Additionally, the UMI advisory board – made up of Ken Wisian, Sam Hernandez and James Frelk – is also the EESO Systems advisory board, which works with Kohn on specific Department of Defense-related consulting projects.

“The advisory board is basically people that can leverage us or we can leverage them,” Kohn said. “And they’re more on the defense side because there’s a big interest in homeland security and critical infrastructure security.”

EESO is currently working with its DOD partners to help bring advanced robotics to first responders, specifically to the DFW Airport Police in this project, Kohn said.

“We are going to be doing a demo with them of a hybrid ground-air drone. So, it will be able to drive for eight hours on the ground, take off, fly for 15 minutes in the air,” Kohn said. “So, it gives it a very different scope of mission abilities that most drones don’t have right now.”

Valdez added that the companies are run by the same people but as UMI already dips into so many service areas it made sense to separate the service side and the product side of the business.

The 41.3 MP camera that UMI uses on some of the drones, for example, isn’t something that can be bought off the shelf, Kohn said. It comes from the company’s DOD contacts.

Through EESO, Kohn consults with Robotic Research – a defense contractor working with DOD and “three letter agencies within the DOD.”

“That’s kind of our secret sauce,” he said. “We’re still testing [and] we still haven’t released mapping done on that, but [Robotic Research] is the first company to purchase these cameras from us.

“We have a letter of intent where I’m providing them with like I guess knowledge of mapping and 3D mapping because what they have is they have the ability to do situational awareness but not precise measurement,” Kohn said.

Because Robotic Research is a DOD contractor, it cannot commercialize its products. But, through the partnership with EESO, new systems are created and tested which then are markedly different than the original DOD system and can be commercialized by EESO and sold, or as is currently the case, can be put to work in a project with first responders.

“So, we’re taking the brains and applying the brains to a different set of motors and a different track and different set of sensors. We are integrating,” Kohn said. “We’re taking different technologies and we’re further refining the product down into something that’s applicable in other areas.

“There’s a back and forth. I am helping them commercialize their technology and they are militarizing my technology,” Kohn said. “It’s a two-way street. They are buying this from me and integrating it to their systems and I’m going out and making the connections to the commercial world, and right now that’s first responders.”

With DOD partnerships through the sister company EESO, and all the services and applications UMI currently offers and hopes to be able to offer, Valdez, Kohn and everyone involved have their hands in a lot of industries.

But, for now, they plan to focus on what they know – the oil and gas industry – and let growth happen organically.

“We’re trying to be drone agnostic, be more of a data-driven, results-driven, analytics-driven company,” Kohn said.

The goal of the new technologies is not to replace the landmen and others out in the field, but to optimize their time, resources and efficiency.

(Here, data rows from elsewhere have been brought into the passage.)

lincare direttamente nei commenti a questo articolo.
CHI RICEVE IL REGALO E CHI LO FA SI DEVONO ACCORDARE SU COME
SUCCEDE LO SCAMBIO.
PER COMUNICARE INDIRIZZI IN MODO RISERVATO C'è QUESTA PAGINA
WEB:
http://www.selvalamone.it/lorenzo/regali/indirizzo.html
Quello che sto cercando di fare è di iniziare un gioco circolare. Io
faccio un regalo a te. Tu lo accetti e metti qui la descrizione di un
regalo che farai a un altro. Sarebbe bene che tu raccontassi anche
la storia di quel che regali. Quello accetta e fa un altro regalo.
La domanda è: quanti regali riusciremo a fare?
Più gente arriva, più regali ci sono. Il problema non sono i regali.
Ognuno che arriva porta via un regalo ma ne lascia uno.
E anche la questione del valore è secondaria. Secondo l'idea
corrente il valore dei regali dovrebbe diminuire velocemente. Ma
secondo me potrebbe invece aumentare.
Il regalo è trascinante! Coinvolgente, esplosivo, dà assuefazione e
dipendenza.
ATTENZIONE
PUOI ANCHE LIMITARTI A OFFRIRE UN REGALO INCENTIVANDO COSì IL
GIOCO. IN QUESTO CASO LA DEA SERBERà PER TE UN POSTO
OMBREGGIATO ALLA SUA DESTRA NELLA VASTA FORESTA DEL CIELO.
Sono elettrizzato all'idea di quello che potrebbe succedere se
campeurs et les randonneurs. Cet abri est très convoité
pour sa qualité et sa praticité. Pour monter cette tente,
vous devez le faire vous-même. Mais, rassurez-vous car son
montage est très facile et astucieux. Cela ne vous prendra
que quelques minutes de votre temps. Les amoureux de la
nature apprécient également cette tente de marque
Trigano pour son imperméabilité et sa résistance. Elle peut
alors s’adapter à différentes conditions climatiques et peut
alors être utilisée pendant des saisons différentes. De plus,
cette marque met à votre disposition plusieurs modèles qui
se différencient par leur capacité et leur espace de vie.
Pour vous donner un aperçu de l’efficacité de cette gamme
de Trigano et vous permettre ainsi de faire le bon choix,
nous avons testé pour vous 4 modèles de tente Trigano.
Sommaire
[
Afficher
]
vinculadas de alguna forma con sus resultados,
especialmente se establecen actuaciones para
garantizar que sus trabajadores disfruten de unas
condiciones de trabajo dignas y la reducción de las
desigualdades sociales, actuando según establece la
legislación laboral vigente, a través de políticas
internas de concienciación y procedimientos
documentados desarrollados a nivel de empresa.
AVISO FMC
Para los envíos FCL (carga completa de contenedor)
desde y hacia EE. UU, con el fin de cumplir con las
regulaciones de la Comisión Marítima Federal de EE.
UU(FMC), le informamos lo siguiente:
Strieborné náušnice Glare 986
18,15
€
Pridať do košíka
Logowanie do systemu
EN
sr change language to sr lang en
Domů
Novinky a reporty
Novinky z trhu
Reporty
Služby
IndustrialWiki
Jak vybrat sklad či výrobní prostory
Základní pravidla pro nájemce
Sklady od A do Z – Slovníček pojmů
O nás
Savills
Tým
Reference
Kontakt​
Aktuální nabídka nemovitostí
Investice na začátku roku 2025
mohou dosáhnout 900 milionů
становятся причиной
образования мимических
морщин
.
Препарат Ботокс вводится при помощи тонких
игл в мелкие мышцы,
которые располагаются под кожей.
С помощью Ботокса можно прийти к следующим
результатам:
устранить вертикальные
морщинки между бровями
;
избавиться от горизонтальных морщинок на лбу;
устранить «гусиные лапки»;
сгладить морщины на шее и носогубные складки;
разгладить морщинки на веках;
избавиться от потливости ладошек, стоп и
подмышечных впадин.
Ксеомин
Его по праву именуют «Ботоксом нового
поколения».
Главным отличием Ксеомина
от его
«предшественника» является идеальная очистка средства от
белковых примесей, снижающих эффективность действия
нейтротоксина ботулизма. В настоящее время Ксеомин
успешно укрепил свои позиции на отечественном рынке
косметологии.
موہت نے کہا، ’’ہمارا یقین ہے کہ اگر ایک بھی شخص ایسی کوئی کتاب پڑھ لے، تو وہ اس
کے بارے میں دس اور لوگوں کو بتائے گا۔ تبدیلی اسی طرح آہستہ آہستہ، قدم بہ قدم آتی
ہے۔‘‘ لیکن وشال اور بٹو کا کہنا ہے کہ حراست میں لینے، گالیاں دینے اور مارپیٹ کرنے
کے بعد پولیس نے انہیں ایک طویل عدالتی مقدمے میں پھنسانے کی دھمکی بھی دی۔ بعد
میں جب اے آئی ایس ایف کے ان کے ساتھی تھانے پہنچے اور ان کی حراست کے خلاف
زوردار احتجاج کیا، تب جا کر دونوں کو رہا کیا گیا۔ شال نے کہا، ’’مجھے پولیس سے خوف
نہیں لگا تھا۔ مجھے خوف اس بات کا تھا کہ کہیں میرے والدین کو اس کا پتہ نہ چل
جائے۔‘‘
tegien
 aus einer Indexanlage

“I am exponentially making the time of the person in the field more effective. Eventually, there is that step that is the human step that needs to be done in order to say this is on the ground, here it is,” Kohn said.

“[But] the core of the business is the technology and the ability to do what before you would need a traditional crew of highly, technically trained individuals to perform,” he said.

“Now you can leave the trained individual in the office – potentially at the board room – and have that person giving you the expert knowledge on the fly while he continues to get more and more data, rather than losing the time of him going into the field and doing that in-field,” Kohn said.